Geef alle regels van het materiaal hieronder weer als een JSON-lijst van strings, met één string per regel en zonder lege regels. Laat de afbeeldingen weg uit het antwoord.

==== BRONGEGEVENS ====

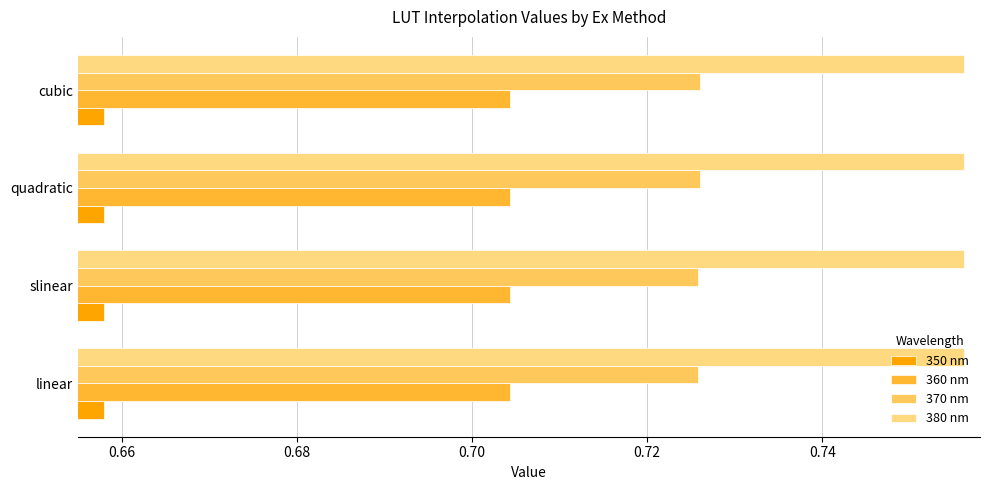

Count the 360 nm values in the range 0 to 1.

4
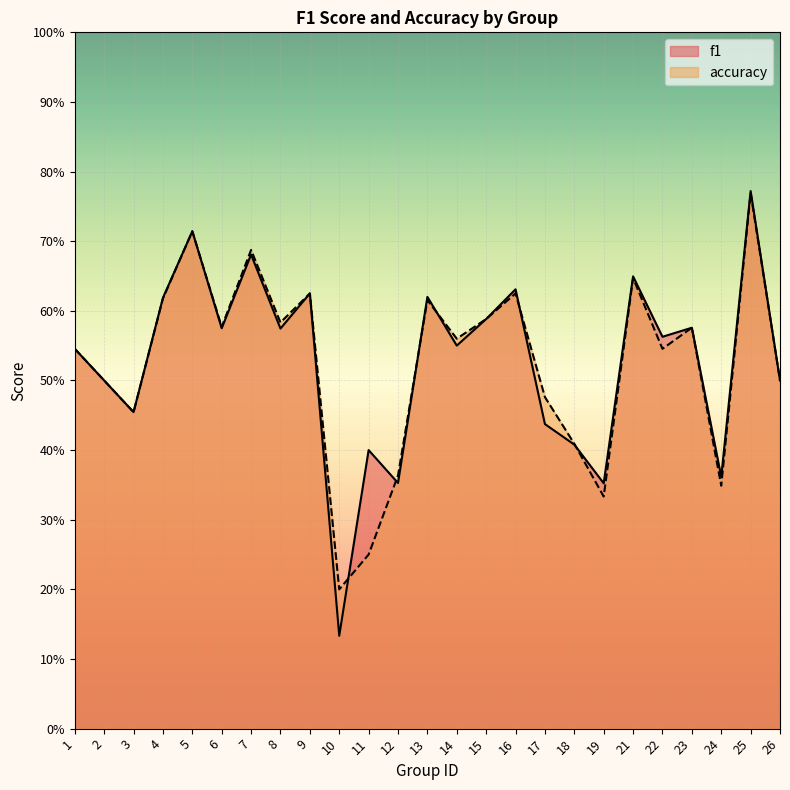

Count the number of data series in this chart.

2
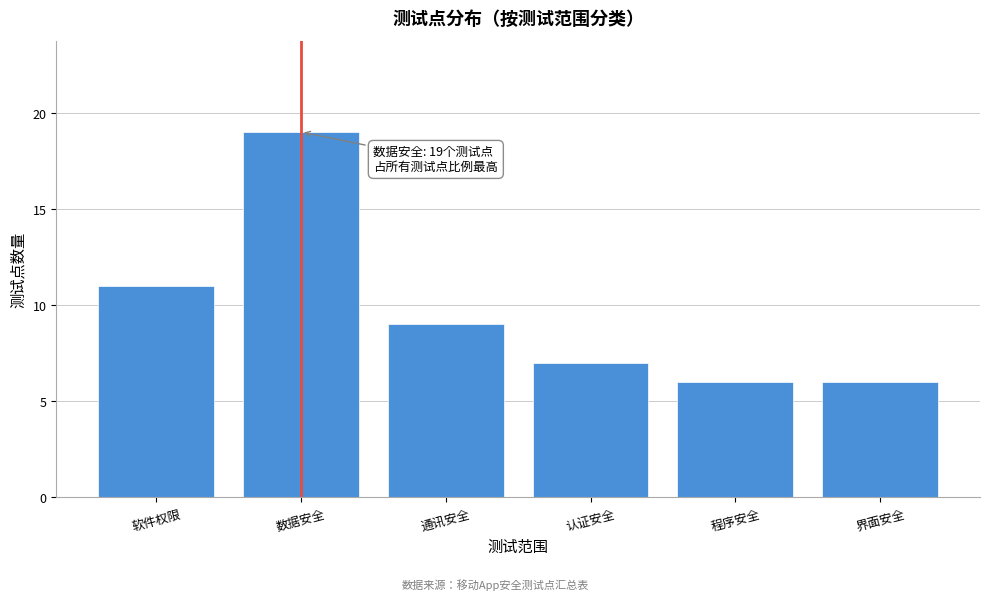

Reading left to right, extract all data points from this chart.

11	19	9	7	6	6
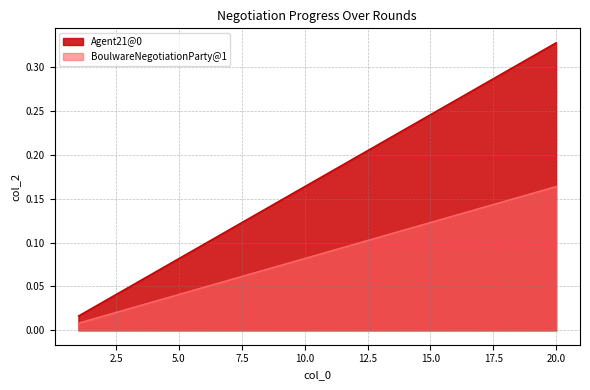

Rank the categories by value from lowest to highest.

1, 2, 3, 4, 5, 6, 7, 8, 9, 10, 11, 12, 13, 14, 15, 16, 17, 18, 19, 20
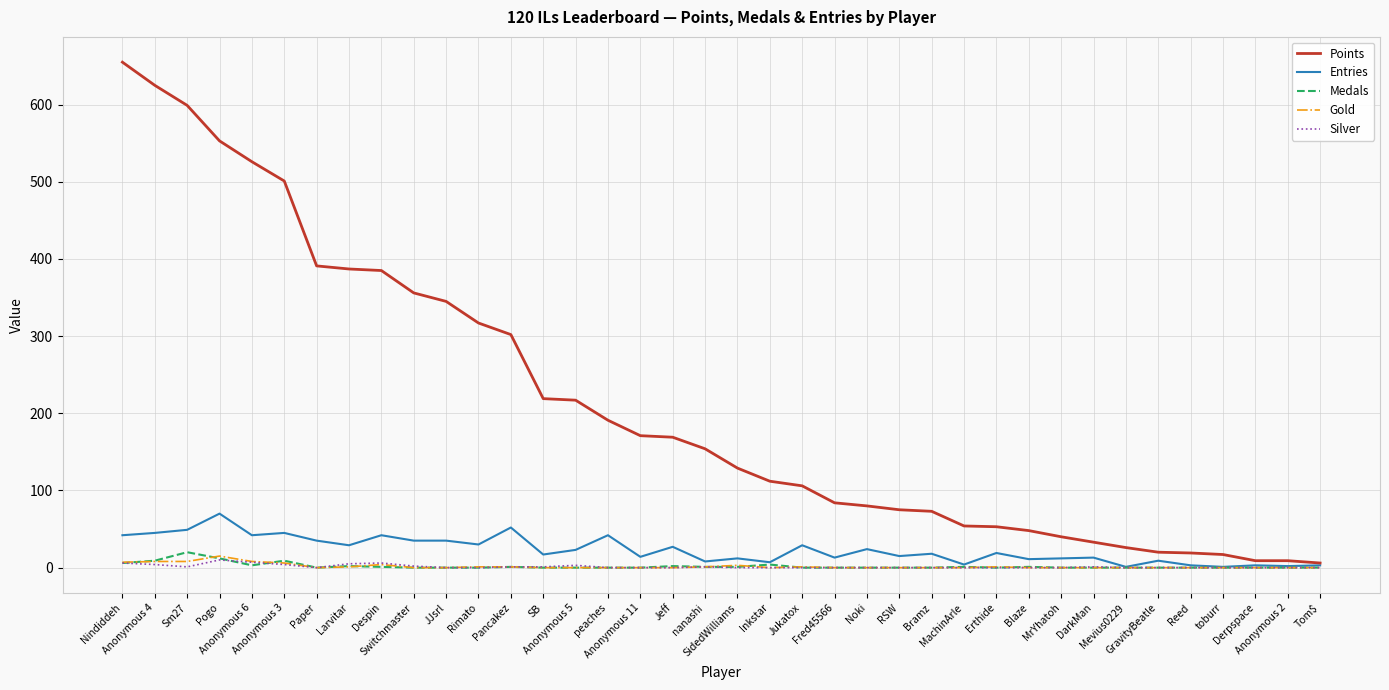

At which category does the chart reach its peak across all series?

Nindiddeh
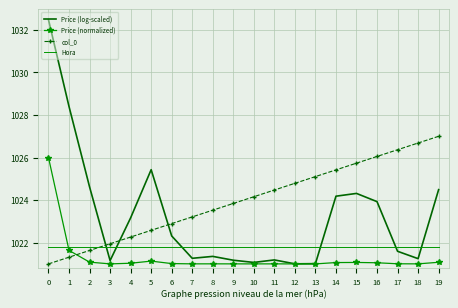

How many categories are shown in the chart?

20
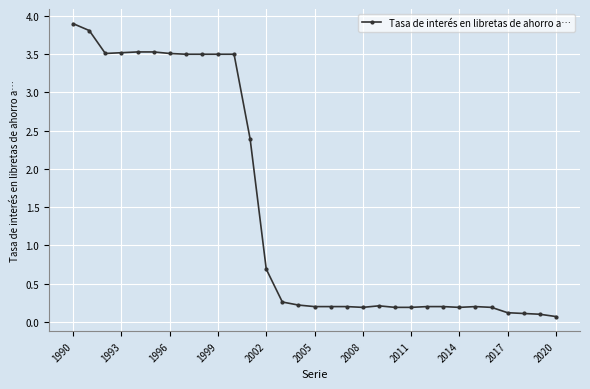

What is the average value?

1.5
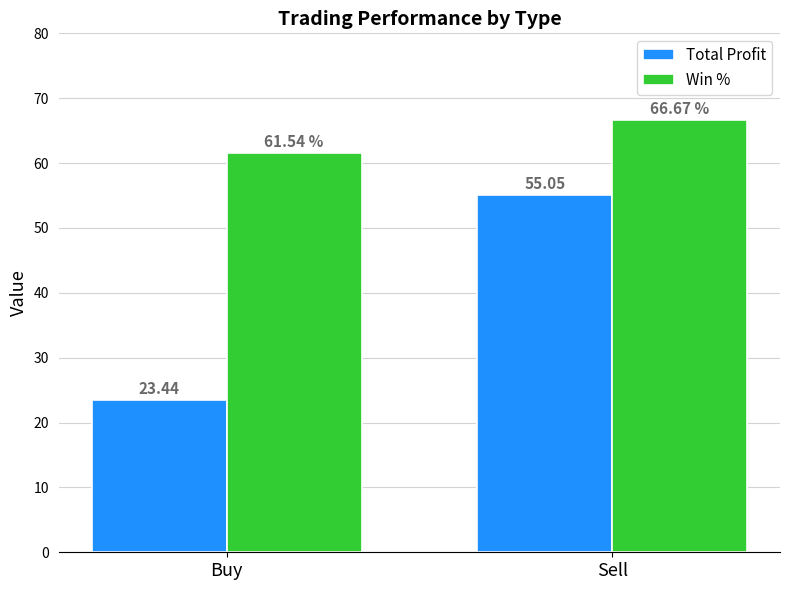

What is the average value of the Total Profit series?

39.2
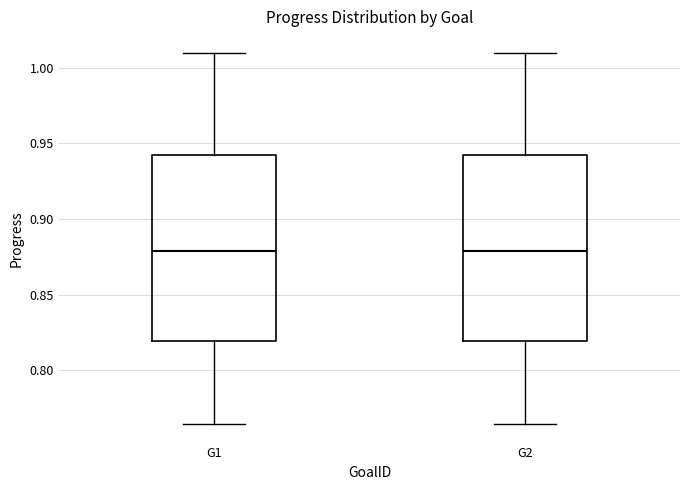

Reading left to right, read every box against the y-axis: the position of its median line, the range the box covers, and the ends of its whiskers. The values are not printed on the chart, so give them approximately, as read against the axis.

G1: median 0.880, box 0.820 to 0.940, whiskers 0.765 to 1.010
G2: median 0.880, box 0.820 to 0.940, whiskers 0.765 to 1.010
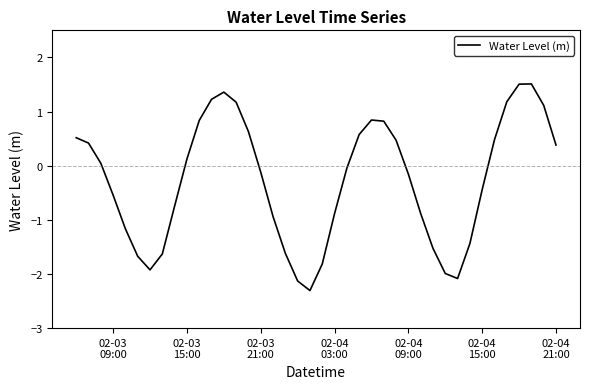

What is the difference between the maximum and minimum values?

3.8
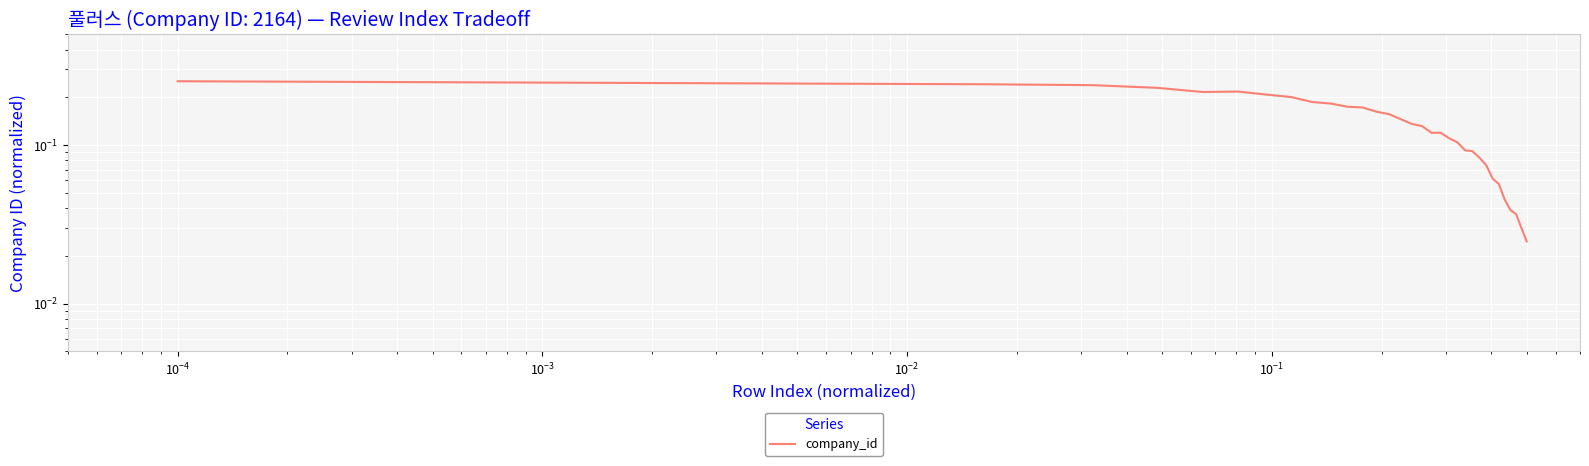

How many distinct data groups are displayed?

1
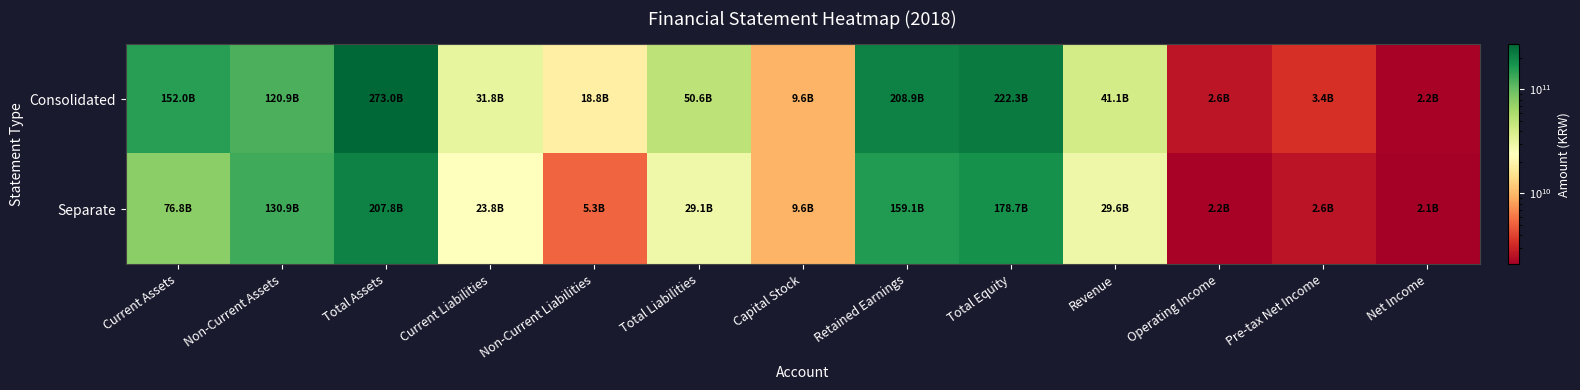

How many distinct data groups are displayed?

2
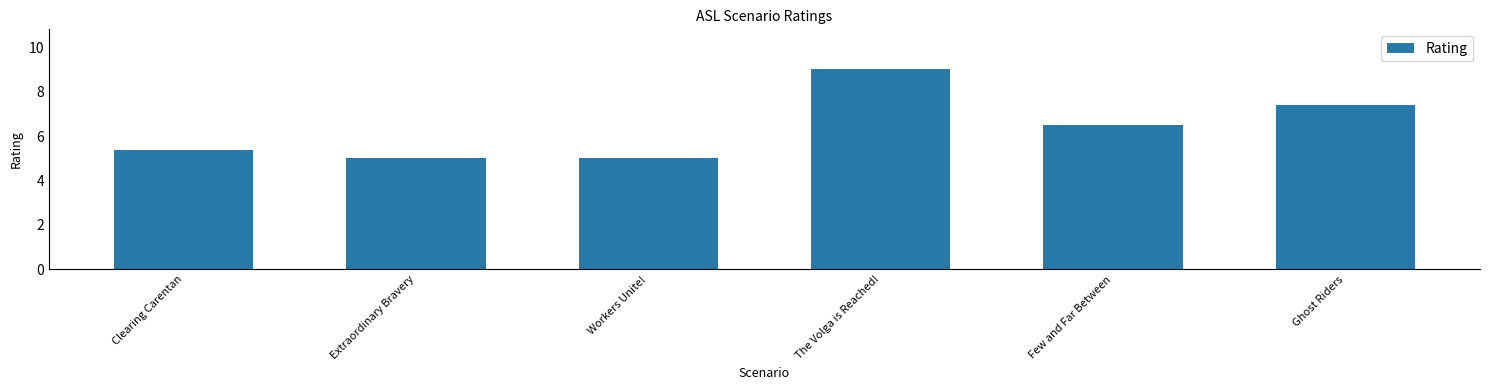

What is the sum of the values at Clearing Carentan and Extraordinary Bravery?

10.4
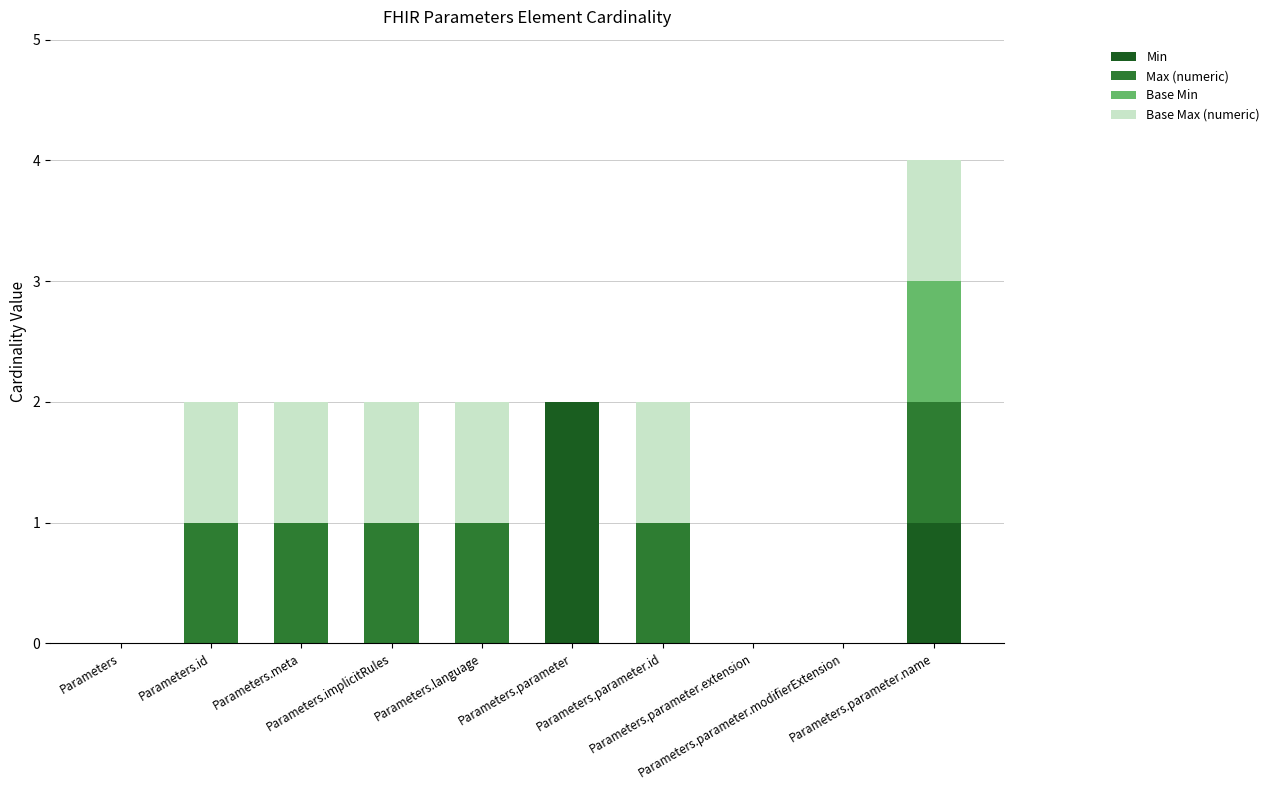

Does the chart contain stacked bars?

Yes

====

▶ [ANTWOORD]:
[
  "Count the 360 nm values in the range 0 to 1.",
  "4",
  "Count the number of data series in this chart.",
  "2",
  "Reading left to right, extract all data points from this chart.",
  "11\t19\t9\t7\t6\t6",
  "Rank the categories by value from lowest to highest.",
  "1, 2, 3, 4, 5, 6, 7, 8, 9, 10, 11, 12, 13, 14, 15, 16, 17, 18, 19, 20",
  "At which category does the chart reach its peak across all series?",
  "Nindiddeh",
  "How many categories are shown in the chart?",
  "20",
  "What is the average value?",
  "1.5",
  "What is the average value of the Total Profit series?",
  "39.2",
  "Reading left to right, read every box against the y-axis: the position of its median line, the range the box covers, and the ends of its whiskers. The values are not printed on the chart, so give them approximately, as read against the axis.",
  "G1: median 0.880, box 0.820 to 0.940, whiskers 0.765 to 1.010",
  "G2: median 0.880, box 0.820 to 0.940, whiskers 0.765 to 1.010",
  "What is the difference between the maximum and minimum values?",
  "3.8",
  "How many distinct data groups are displayed?",
  "1",
  "How many distinct data groups are displayed?",
  "2",
  "What is the sum of the values at Clearing Carentan and Extraordinary Bravery?",
  "10.4",
  "Does the chart contain stacked bars?",
  "Yes"
]